■ **选定文本**:
= = = =
# Hermes WxTrain Plugin

> 仓库地址：https://github.com/FahrenheitResearch/hermes-wxtrain-plugin
> 作者/组织：Fahrenheit Research
> 成熟度：experimental
> 分析日期：2026-04-15

## 一句话总结
全 Rust 实现的气象 ML 训练数据 pipeline，通过自然语言命令构建 HRRR/GFS/ERA5 训练数据集。

## 项目定位与架构
WxTrain 是一个面向气象 ML 研究者的 Hermes plugin，解决"从气象模型数据构建 ML 训练数据集"的端到端问题。与其他 Python-heavy 的 ML pipeline 不同，它是全 Rust 实现，无 Python/C/Fortran 依赖。

8 个专用工具覆盖完整工作流：数据获取 → 文件分析 → 科学计算 → 可视化 → 数据集规划 → array 组装。支持 architecture-aware planning，针对 Swin Transformer、Diffusion models、Classical ML、Graph networks 生成不同的训练规格。
= = = =
■ **练习说明**: 请从上面介绍 Hermes WxTrain 插件的文字的最后一句之后接着写下去。 这些记录与本练习无关。

来自数据源的记录
= = = =
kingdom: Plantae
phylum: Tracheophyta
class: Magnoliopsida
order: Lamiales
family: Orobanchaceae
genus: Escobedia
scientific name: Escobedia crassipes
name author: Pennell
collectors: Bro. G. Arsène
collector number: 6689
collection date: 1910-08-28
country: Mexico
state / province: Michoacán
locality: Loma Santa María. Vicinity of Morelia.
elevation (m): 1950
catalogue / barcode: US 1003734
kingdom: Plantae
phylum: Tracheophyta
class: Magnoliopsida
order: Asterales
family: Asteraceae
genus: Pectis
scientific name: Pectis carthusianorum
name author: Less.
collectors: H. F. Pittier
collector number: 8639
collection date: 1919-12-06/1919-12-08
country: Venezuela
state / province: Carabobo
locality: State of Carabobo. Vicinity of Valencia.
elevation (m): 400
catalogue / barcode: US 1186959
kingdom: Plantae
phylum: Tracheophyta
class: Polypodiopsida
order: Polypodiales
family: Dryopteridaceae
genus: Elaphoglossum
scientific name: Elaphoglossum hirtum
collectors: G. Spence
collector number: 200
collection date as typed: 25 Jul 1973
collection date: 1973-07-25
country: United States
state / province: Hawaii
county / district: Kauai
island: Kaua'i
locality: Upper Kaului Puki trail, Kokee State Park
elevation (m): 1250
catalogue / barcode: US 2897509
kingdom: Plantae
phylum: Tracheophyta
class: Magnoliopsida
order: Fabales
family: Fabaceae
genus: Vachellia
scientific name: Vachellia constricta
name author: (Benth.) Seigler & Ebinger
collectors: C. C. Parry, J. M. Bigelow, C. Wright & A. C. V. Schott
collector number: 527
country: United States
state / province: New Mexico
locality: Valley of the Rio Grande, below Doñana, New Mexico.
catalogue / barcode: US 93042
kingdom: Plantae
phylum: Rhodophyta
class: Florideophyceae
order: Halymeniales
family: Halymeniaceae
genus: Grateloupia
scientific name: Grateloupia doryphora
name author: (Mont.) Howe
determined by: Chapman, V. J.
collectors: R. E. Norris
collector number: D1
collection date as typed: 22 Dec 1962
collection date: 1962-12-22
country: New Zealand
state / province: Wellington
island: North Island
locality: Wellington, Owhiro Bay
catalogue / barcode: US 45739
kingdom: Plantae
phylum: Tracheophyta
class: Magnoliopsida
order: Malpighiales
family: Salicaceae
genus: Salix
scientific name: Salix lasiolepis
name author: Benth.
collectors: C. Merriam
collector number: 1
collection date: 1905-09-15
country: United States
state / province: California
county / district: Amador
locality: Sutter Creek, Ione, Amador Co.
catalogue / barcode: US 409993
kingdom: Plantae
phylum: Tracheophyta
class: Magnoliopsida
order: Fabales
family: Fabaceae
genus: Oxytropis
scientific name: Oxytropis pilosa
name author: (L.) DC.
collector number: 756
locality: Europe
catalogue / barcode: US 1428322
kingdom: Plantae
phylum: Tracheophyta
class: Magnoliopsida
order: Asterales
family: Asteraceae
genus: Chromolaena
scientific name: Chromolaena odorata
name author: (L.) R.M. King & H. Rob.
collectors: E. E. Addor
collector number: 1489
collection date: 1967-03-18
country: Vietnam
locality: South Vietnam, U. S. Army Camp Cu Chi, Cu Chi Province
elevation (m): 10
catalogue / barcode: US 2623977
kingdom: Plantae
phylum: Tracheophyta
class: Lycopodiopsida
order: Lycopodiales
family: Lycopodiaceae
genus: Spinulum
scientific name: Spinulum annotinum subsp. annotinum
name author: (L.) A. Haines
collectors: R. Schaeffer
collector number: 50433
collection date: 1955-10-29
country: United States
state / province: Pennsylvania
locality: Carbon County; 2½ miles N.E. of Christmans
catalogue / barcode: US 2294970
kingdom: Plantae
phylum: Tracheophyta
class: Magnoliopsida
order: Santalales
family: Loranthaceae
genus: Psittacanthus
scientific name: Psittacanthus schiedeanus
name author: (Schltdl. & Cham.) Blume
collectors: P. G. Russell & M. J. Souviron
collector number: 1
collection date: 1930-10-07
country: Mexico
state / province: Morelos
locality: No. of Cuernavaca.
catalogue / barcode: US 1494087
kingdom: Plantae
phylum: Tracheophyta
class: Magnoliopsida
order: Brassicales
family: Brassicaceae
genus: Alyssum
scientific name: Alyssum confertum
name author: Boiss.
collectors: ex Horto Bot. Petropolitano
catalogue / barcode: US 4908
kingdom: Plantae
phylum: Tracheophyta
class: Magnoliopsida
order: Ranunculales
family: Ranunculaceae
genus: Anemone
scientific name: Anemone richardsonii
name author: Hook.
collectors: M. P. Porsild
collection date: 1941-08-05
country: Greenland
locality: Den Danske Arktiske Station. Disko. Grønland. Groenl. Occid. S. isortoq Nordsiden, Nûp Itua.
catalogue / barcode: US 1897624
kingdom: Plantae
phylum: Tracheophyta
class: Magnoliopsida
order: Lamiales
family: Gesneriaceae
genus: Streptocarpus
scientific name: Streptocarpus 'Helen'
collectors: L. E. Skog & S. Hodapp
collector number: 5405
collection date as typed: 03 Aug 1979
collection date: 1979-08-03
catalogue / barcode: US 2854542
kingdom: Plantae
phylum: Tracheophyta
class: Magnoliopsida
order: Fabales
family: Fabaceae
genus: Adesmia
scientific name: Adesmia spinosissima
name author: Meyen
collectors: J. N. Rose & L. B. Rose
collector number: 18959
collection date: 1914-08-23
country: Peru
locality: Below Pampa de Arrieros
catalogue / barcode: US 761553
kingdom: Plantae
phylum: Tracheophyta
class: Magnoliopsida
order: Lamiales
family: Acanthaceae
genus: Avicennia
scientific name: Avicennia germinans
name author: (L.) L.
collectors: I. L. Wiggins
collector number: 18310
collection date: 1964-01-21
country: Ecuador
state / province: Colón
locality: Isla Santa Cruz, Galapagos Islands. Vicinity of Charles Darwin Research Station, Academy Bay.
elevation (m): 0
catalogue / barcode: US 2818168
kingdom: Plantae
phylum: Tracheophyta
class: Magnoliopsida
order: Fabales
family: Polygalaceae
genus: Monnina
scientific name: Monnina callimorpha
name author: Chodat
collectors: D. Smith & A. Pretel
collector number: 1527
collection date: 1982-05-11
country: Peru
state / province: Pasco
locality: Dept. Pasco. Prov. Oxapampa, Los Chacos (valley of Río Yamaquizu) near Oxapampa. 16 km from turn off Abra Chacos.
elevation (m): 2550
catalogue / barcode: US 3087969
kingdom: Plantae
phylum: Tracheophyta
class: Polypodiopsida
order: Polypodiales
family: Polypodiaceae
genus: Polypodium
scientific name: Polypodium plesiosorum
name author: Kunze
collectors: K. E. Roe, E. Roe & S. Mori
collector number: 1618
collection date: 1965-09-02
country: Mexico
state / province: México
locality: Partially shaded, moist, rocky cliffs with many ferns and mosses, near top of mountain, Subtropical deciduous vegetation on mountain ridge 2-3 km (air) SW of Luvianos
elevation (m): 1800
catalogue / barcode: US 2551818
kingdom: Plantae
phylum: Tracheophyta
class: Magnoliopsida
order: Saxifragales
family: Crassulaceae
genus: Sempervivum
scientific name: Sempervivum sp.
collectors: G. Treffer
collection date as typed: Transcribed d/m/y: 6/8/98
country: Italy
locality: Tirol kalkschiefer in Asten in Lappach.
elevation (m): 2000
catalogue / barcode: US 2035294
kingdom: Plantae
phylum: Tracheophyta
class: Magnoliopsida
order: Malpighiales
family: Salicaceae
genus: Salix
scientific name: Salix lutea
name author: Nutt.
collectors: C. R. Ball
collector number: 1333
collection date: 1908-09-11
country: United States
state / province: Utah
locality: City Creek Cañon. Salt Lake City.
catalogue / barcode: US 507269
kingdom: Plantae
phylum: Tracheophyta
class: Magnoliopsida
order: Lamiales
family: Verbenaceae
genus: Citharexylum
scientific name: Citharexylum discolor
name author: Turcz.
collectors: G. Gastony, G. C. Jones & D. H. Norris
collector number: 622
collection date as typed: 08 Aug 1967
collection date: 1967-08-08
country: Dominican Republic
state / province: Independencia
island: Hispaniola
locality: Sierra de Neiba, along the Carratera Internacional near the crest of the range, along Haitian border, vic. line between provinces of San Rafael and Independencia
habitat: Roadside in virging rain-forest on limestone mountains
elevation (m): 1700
= = = =
■ **答题区**:
## 关键技术特性
- **All-Rust Pipeline**：零 Python/C/Fortran 依赖
- **Efficient Data Acquisition**：byte-range subsetting，将 ~125MB 下载压缩到 ~500KB
- **Architecture-aware Planning**：Swin Transformer（25-ch）、Diffusion（13-ch）、Classical ML（22-ch）、Graph networks 各有优化规格
- **Multiple Weather Models**：HRRR（3km）、GFS、ERA5 reanalysis、ECMWF IFS
- **Multiple Output Formats**：NPY、Parquet、WebDataset、Zarr
- **Thermodynamic Calculations**：theta、relative humidity、theta-e 计算

## 设计亮点与创新
byte-range subsetting 将下载量压缩 250 倍，这对处理 TB 级气象数据至关重要。architecture-aware planning 自动为不同 ML 架构生成最优训练规格，减少了研究者的配置工作。

## 局限性与风险
- 极度专业化，用户群限于气象 ML 研究者
- experimental 阶段，生产稳定性待验证
- 全 Rust 实现虽然高效但社区贡献门槛较高

## 与生态系统的关联
与 hermes-weather-plugin（同一作者）形成完整的气象能力栈：weather-plugin 做分析和可视化，wxtrain 做 ML 训练数据准备。与 tinker-atropos 的 RL 训练能力形成潜在协同。